:: PROVIDED RECORDS ::
######

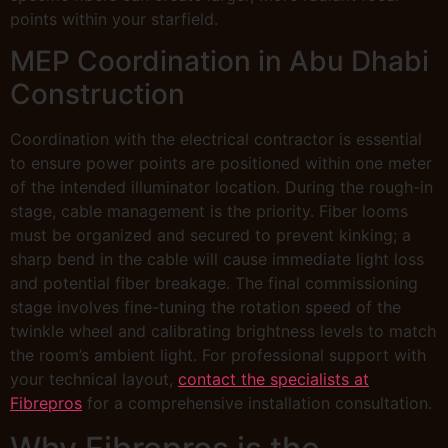
points within your starfield.
MEP Coordination in Abu Dhabi
Construction
Coordination with the electrical contractor is essential
to ensure power points are positioned within one meter
of the intended illuminator location. During the rough-in
stage, cable management is the priority. Fiber looms
must be organized and secured to prevent kinking; a
sharp bend in the cable will cause immediate light loss
and potential fiber breakage. The final commissioning
stage involves fine-tuning the rotation speed of the
twinkle wheel and calibrating brightness levels to match
the room’s ambient light. For professional support with
your technical layout,
contact the specialists at
Fibrepros
for a comprehensive installation consultation.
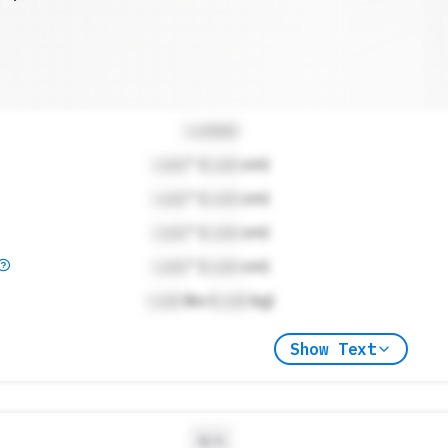
Locked
Lock
" (
Lock
cm)
Lock
" (
Lock
cm)
Lock
" (
Lock
cm)
Lock
" (
Lock
cm)
Lock
lbs (
Lock
kg)
Show Text
N/A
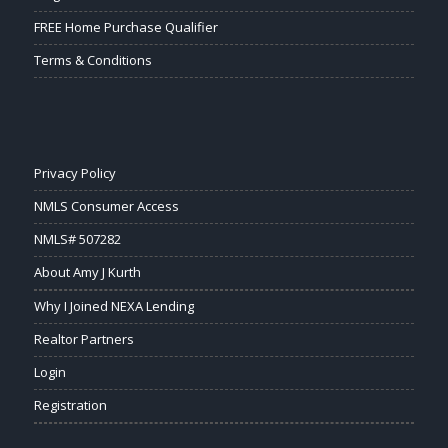
FREE Home Purchase Qualifier
Terms & Conditions
Privacy Policy
NMLS Consumer Access
NMLS# 507282
About Amy J Kurth
Why I Joined NEXA Lending
Realtor Partners
Login
Registration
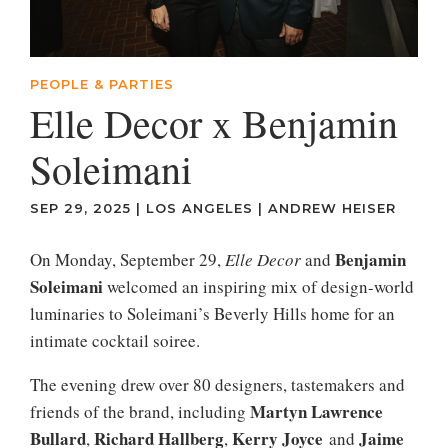
PEOPLE & PARTIES
Elle Decor x Benjamin
Soleimani
SEP 29, 2025
|
LOS ANGELES
|
ANDREW HEISER
Benjamin
On Monday, September 29,
Elle Decor
and
Soleimani
welcomed an inspiring mix of design-world
luminaries to Soleimani’s Beverly Hills home for an
intimate cocktail soiree.
The evening drew over 80 designers, tastemakers and
Martyn Lawrence
friends of the brand, including
Bullard
Richard Hallberg
Kerry Joyce
Jaime
,
,
and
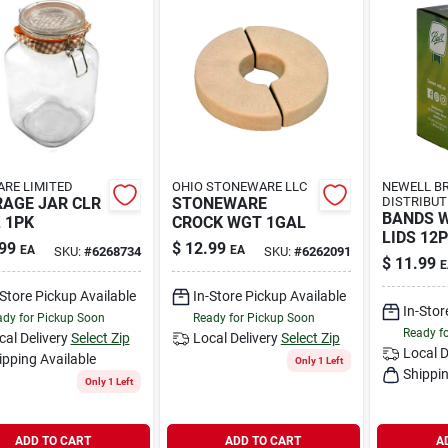
RE LIMITED
OHIO STONEWARE LLC
NEWELL B
AGE JAR CLR
STONEWARE
DISTRIBUT
BANDS 
 1PK
CROCK WGT 1GAL
LIDS 12
99
$
12.99
EA
EA
SKU:
#
6268734
SKU:
#
6262091
$
11.99
E
-Store Pickup Available
In-Store Pickup Available
In-Stor
dy for Pickup Soon
Ready for Pickup Soon
Ready f
cal Delivery
Select Zip
Local Delivery
Select Zip
Local D
ipping Available
Only 1 Left
Shippin
Only 1 Left
ADD TO CART
ADD TO CART
A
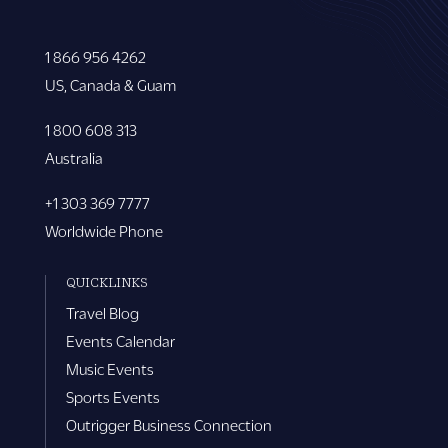
1 866 956 4262
US, Canada & Guam
1 800 608 313
Australia
+1 303 369 7777
Worldwide Phone
QUICKLINKS
Travel Blog
Events Calendar
Music Events
Sports Events
Outrigger Business Connection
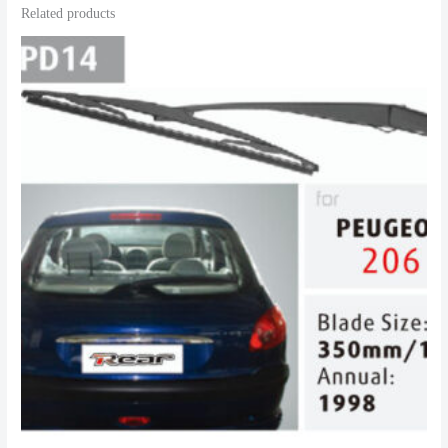
Related products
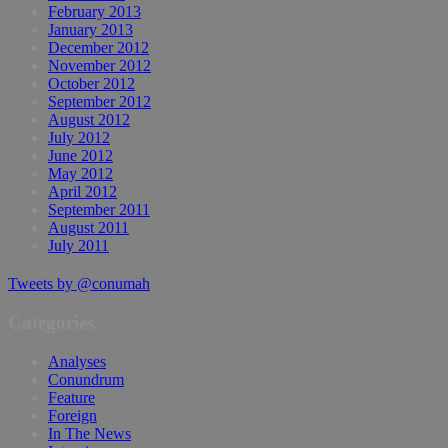
February 2013
January 2013
December 2012
November 2012
October 2012
September 2012
August 2012
July 2012
June 2012
May 2012
April 2012
September 2011
August 2011
July 2011
Tweets by @conumah
Categories
Analyses
Conundrum
Feature
Foreign
In The News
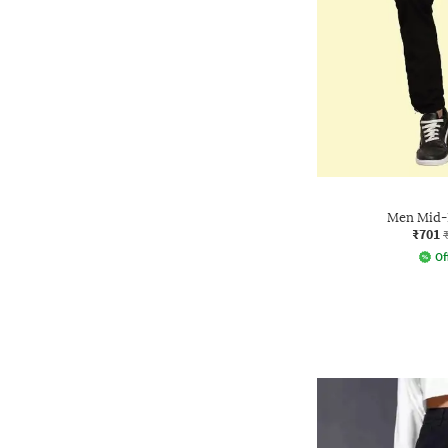
Men Mid-R
₹701
Of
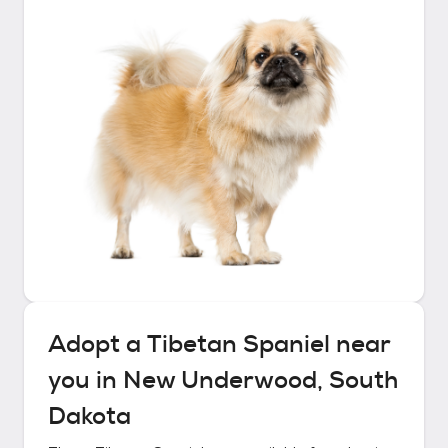
Adopt a
Tibetan Spaniel
near
you in
New Underwood, South
Dakota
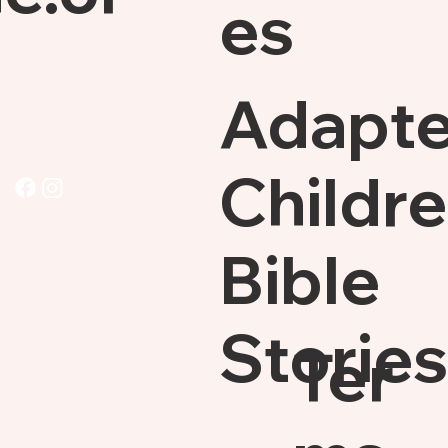
es
Adapt
Childre
Bible
Stories
Ter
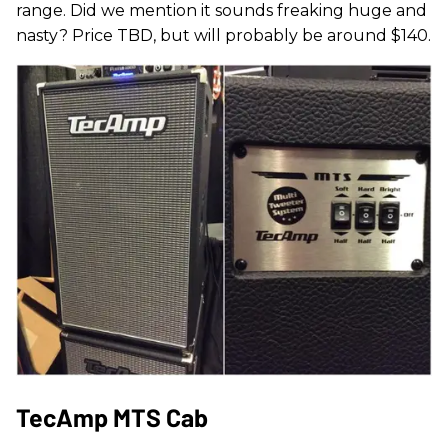
range. Did we mention it sounds freaking huge and
nasty? Price TBD, but will probably be around $140.
TecAmp MTS Cab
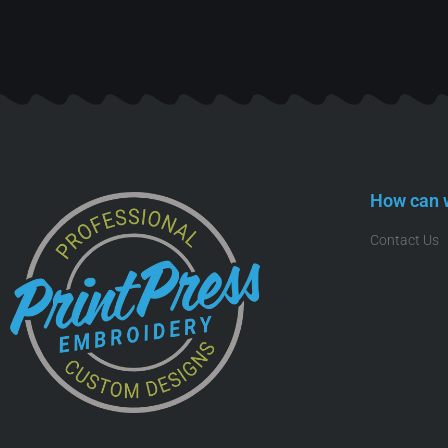
How can 
Contact Us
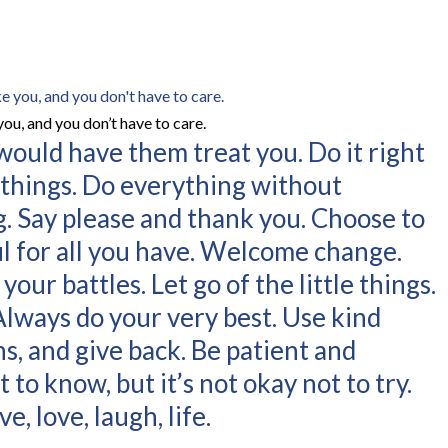
you, and you don’t have to care.
 would have them treat you. Do it right
w things. Do everything without
. Say please and thank you. Choose to
ul for all you have. Welcome change.
our battles. Let go of the little things.
 Always do your very best. Use kind
s, and give back. Be patient and
t to know, but it’s not okay not to try.
e, love, laugh, life.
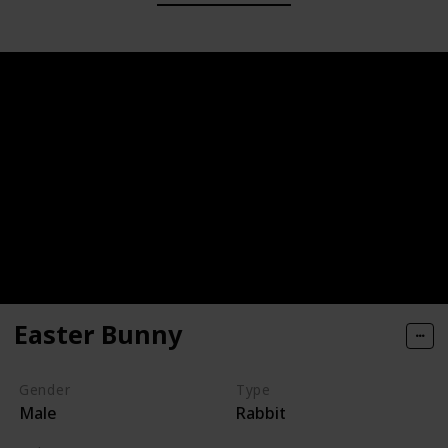
Easter Bunny
Gender
Type
Male
Rabbit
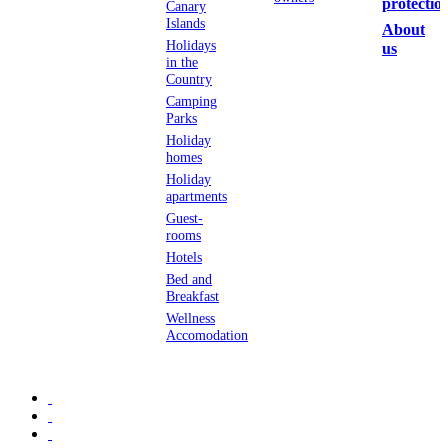
protectio
Canary
Islands
About
Holidays
us
in the
Country
Camping
Parks
Holiday
homes
Holiday
apartments
Guest-
rooms
Hotels
Bed and
Breakfast
Wellness
Accomodation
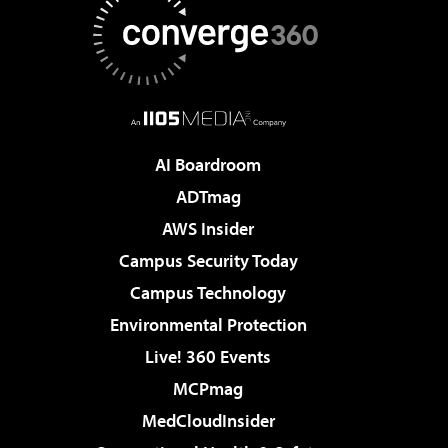
AI Boardroom
ADTmag
AWS Insider
Campus Security Today
Campus Technology
Environmental Protection
Live! 360 Events
MCPmag
MedCloudInsider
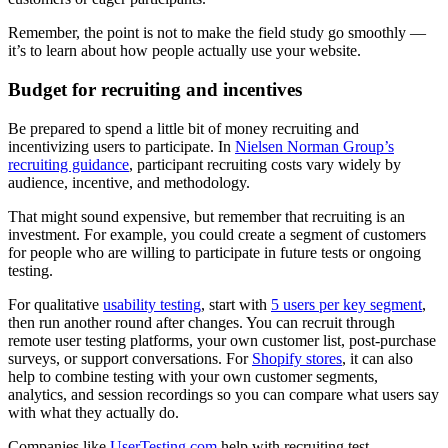
Remember, the point is not to make the field study go smoothly —
it’s to learn about how people actually use your website.
Budget for recruiting and incentives
Be prepared to spend a little bit of money recruiting and
incentivizing users to participate. In
Nielsen Norman Group’s
recruiting guidance
, participant recruiting costs vary widely by
audience, incentive, and methodology.
That might sound expensive, but remember that recruiting is an
investment. For example, you could create a segment of customers
for people who are willing to participate in future tests or ongoing
testing.
For qualitative
usability testing
, start with
5 users per key segment
,
then run another round after changes. You can recruit through
remote user testing platforms, your own customer list, post-purchase
surveys, or support conversations. For
Shopify stores
, it can also
help to combine testing with your own customer segments,
analytics, and session recordings so you can compare what users say
with what they actually do.
Companies like
UserTesting.com
help with recruiting test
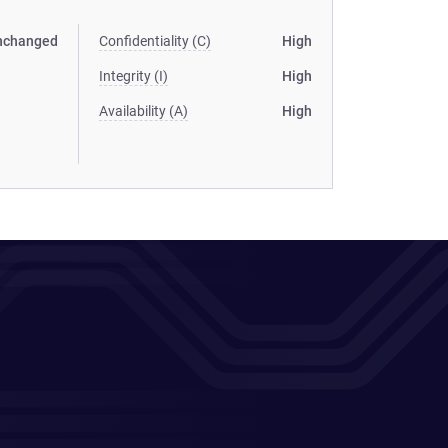
nchanged
Confidentiality (C)
High
Integrity (I)
High
Availability (A)
High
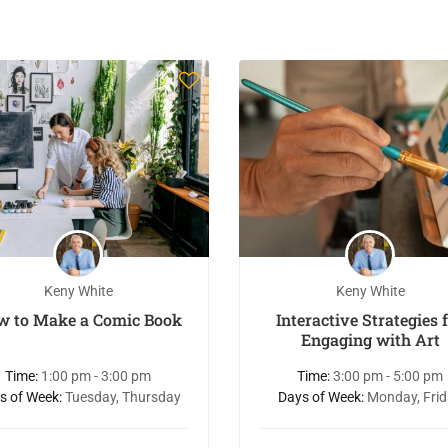
Keny White
Keny White
w to Make a Comic Book
Interactive Strategies 
Engaging with Art
Time:
1:00 pm - 3:00 pm
Time:
3:00 pm - 5:00 pm
s of Week:
Tuesday, Thursday
Days of Week:
Monday, Fri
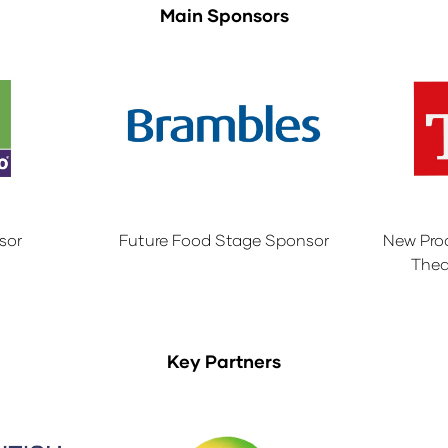
Main Sponsors
sor
Future Food Stage Sponsor
New Pro
Thea
Key Partners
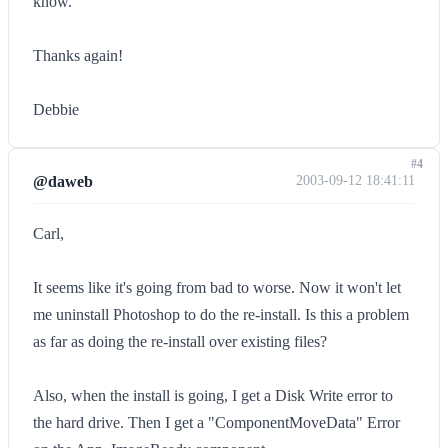
know.
Thanks again!
Debbie
#4
@daweb
2003-09-12 18:41:11
Carl,
It seems like it's going from bad to worse. Now it won't let
me uninstall Photoshop to do the re-install. Is this a problem
as far as doing the re-install over existing files?
Also, when the install is going, I get a Disk Write error to
the hard drive. Then I get a "ComponentMoveData" Error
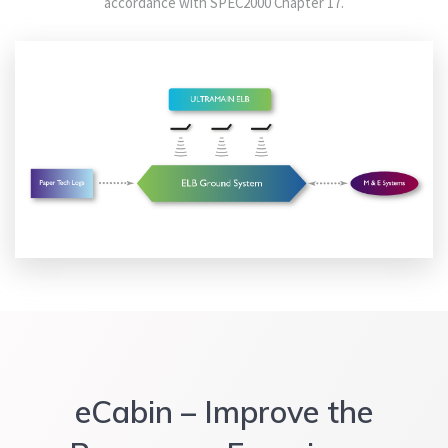
accordance with SPEC2000 Chapter 17.
eCabin
– Improve the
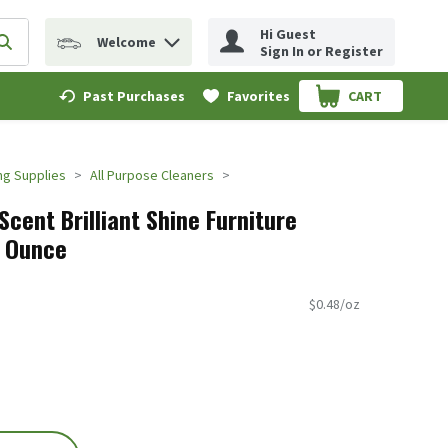
Hi Guest
Welcome
erm to find items.
Submit search query
Sign In or Register
Past Purchases
Favorites
CART
.
ng Supplies
All Purpose Cleaners
cent Brilliant Shine Furniture
.7 Ounce
$0.48/oz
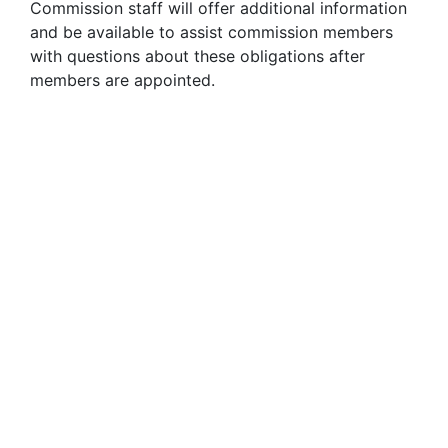
Commission staff will offer additional information
and be available to assist commission members
with questions about these obligations after
members are appointed.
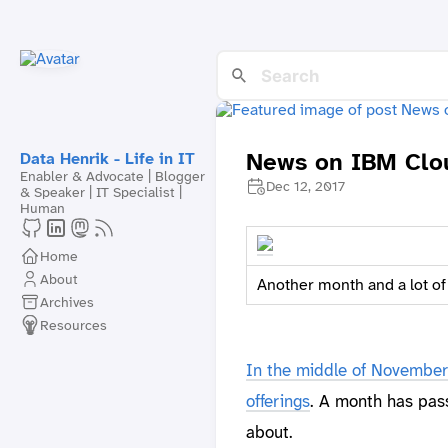
News on IBM Clou
Data Henrik - Life in IT
Enabler & Advocate | Blogger
Dec 12, 2017
& Speaker | IT Specialist |
Human
Home
About
Another month and a lot o
Archives
Resources
In the middle of November 
offerings
. A month has pas
about.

######

How many lines in the rows above contain the string "what", with case counting? Give only the number.

2